Cinquante ans de transhumance


J’ai décidé, au début des années 70, de photographier la transhumance à pied des ovins en Provence orientale car il était question à l’époque de l’interdire.
Cinquante ans plus tard, la transhumance à pied est toujours tolérée sans être officiellement permise. Beaucoup moins nombreux qu’autrefois, des troupeaux « font la route » en juin et en octobre dans les départements des Alpes de Haute Provence, des Alpes Maritimes et du Var.
La transhumance est une nécessité car il n’y a plus d’herbe à manger dans le bas pays à l’entrée de l’été alors que sur les alpages elle est abondante.
J’ai fait une vingtaine de fois la transhumance montante, l’amontanhage en provençal, et cinq fois la transhumance descendante, le demontanhage, la première en 1974, la dernière en 2019.
Ma transhumance la plus riche en photographies dignes d’intérêt est celle de juin 1975 qui m’avait permis, en sept jours de marche, de me rendre de Roquebrune sur Argens (83) à la montagne de l’Adrech sur la commune de Beuil, dans le Mercantour (06).
J’étais parti pour 3 jours de marche en compagnie d’Aman et Paul Goujon, Clément et Elie Michel. Après une journée consacrée au tri des bêtes et à rejoindre la ferme de Bartouille, commune de Briançonnet, j’étais reparti le lendemain avant l’aube pour 3 autres jours de marche.

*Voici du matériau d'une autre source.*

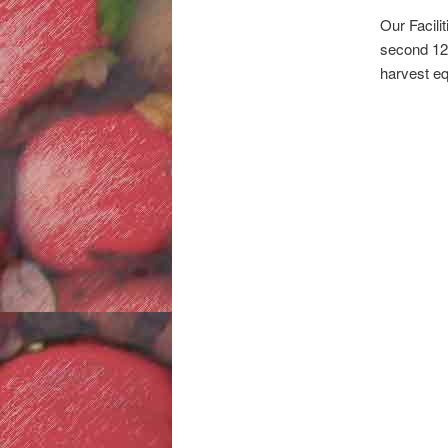
Our Facili
second 12-
harvest eq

Bartouille était la ferme de Julien et Raymonde Raynaud que j’avais rencontrés à cette occasion et qui étaient devenus mes amis. Nous parlions ensemble provençal. Je dispose d’une dizaine d’heures d’enregistrements de Julien qui avait beaucoup d’humour et une grande connaissance de son métier.
Ma transhumance la plus chère à mon cœur est celle de juin 1984. Mon fils François, 10 ans, avait marché entre Bartouille et la cabane de l’Adrech, notre destination. Pendant les trois premiers jours, il avait fait une partie du trajet dans le fourgon de Raymonde. Mais le dernier jour, li avait marché une dizaine d’heures pour le passage du mont Mounier.Entre 1975 et 1984, Julien avait dû rallonger la marche d’un jour, à cause d’un passage devenu trop dangereux près de Péone.
Julien a pris sa retraite en 1989, puis Bernard et Martine Bellini ont pris la relève. J’ai eu la chance de les accompagner en transhumance, comme sur cette photo en juin 2019. Aujourd’hui leur fils Nans est prêt à prendre la relève !
Chers souvenirs, la transhumance me rendrait intarissable.